TC Energy Corp. is planning to ramp up activity on Keystone XL pipeline construction next month and commence building the two-kilometre-long U.S.-Canada border segment in April.
The long-delayed project, proposed more than a decade ago, would deliver 830,000 barrels a day of crude from Alberta to refineries in Texas. It has drawn opposition from people who fear it will harm the environment. U.S. President Donald Trump issued a federal permit for the expansion project in 2017, after it was rejected by the Obama administration.
TC Energy’s aggressive timeline for the pipeline was included in a status report filed by the company with the District Court of Montana on Tuesday. But, the company said, work hinges on two licences – a right-of-way grant and a temporary use permit from the U.S. Bureau of Land Management.
Ultimately, TC Energy wants to start building pumping stations along the entire route in June, and pipeline segments in Montana and South Dakota in August.
To support that goal, the Calgary-based company plans to start mobilizing heavy construction equipment to planned worker camps and pipeline storage yards in Montana, South Dakota and Nebraska in February, and begin felling trees in South Dakota.
Come March, TC Energy aims to start moving equipment and staff to the U.S.-Canada border and – as long as it gets the required authorizations – mow the right-of-way at the border crossing.

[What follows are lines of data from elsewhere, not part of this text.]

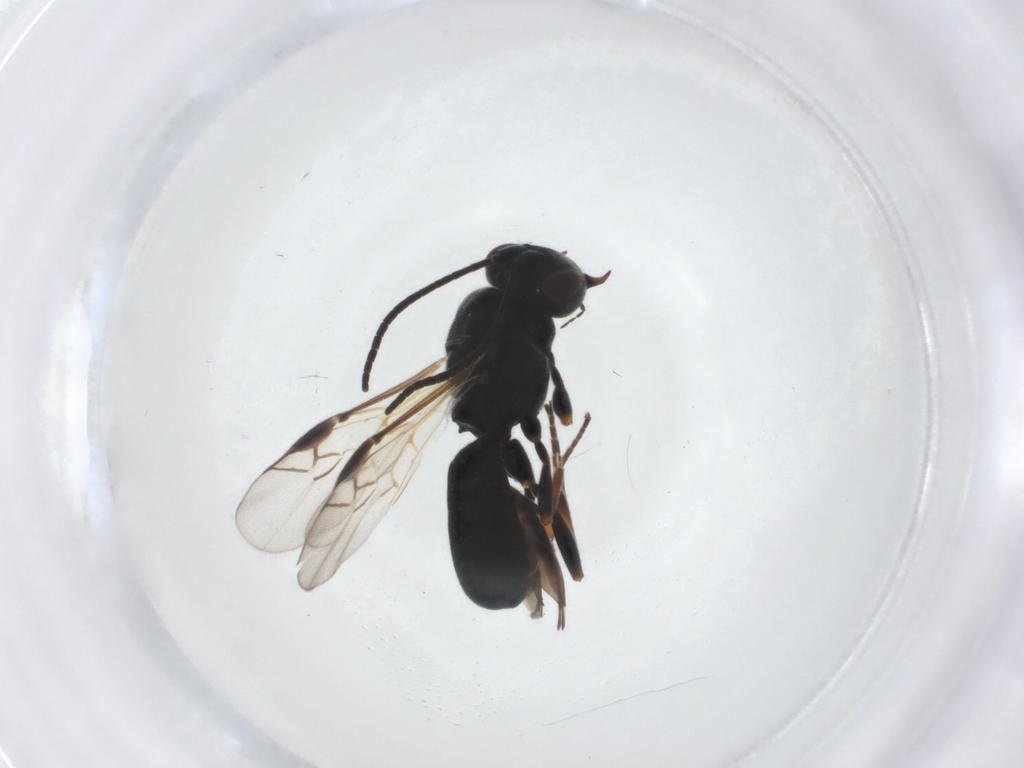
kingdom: Animalia
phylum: Arthropoda
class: Insecta
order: Hymenoptera
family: Braconidae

To deter migratory bird nesting, it will also mow land earmarked for storage and work camps. It also wants to install water tanks in Montana and South Dakota.

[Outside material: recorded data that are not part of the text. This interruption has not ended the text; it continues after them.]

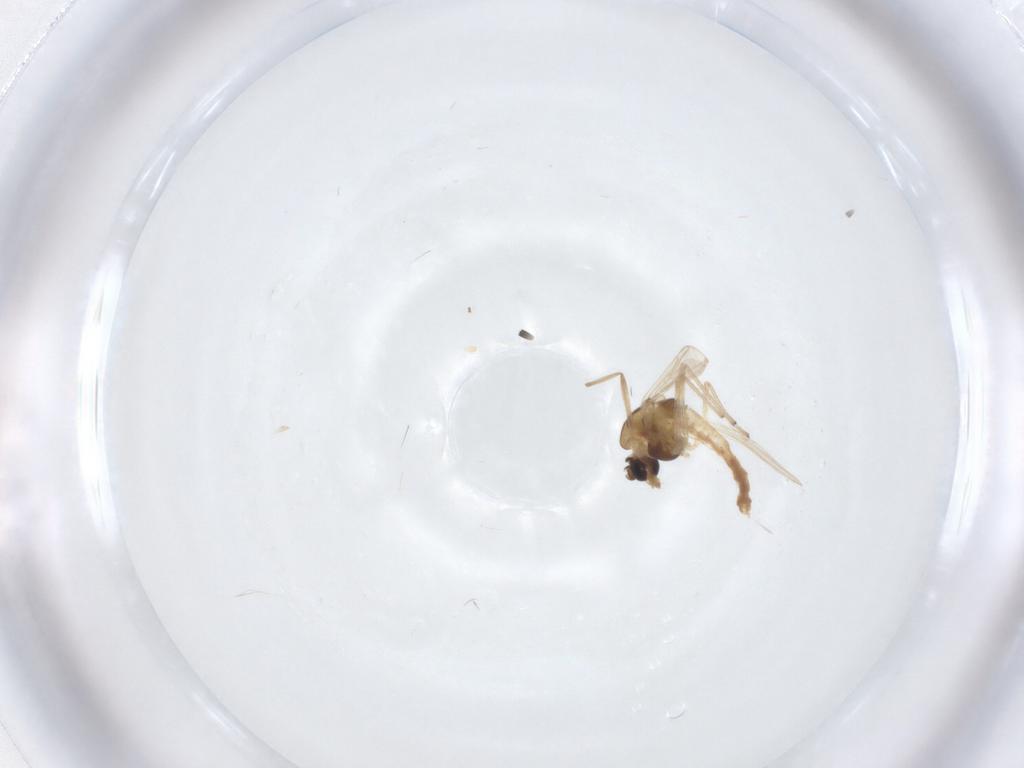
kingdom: Animalia
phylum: Arthropoda
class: Insecta
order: Diptera
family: Chironomidae
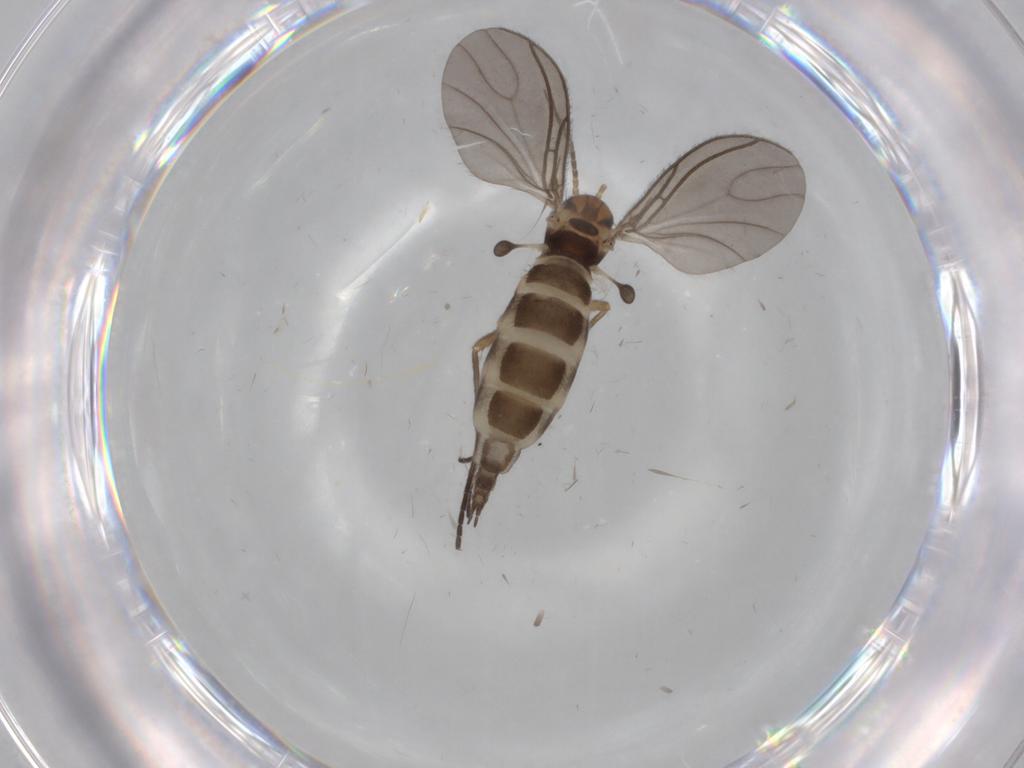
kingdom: Animalia
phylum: Arthropoda
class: Insecta
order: Diptera
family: Sciaridae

Beginning in April, the company plans to use trains and trucks to start moving pipe for Keystone XL to storage yards, and prepare 10 work camps in Montana, South Dakota and Nebraska.
Alberta Premier Jason Kenney called the update “very encouraging news” on Twitter. “We need to get this pipeline built,” he wrote.
Alberta Energy Minister Sonya Savage said in a statement that geopolitical instability in the past weeks has highlighted Canada’s role as a stable oil producing country. She said the pipeline’s construction would create thousands of jobs in Canada and provide 830,000 barrels a day of much-needed pipeline capacity.
Congested pipelines have recently hit Canadian oil prices hard, limiting the sector’s ability to get crude to market. In 2018, Alberta’s provincial government ordered production curtailments to deal with the resulting price differential.
A rupture on the existing Keystone pipeline in North Dakota late last year leaked an estimated 1.5 million litres of crude oil in North Dakota, helping drag Alberta crude prices down to about US$34 a barrel, compared with US$56.54 for West Texas Intermediate, the U.S. benchmark for oil.
Shipments on the existing line account for up to 18 per cent of Canada’s oil exports to the United States.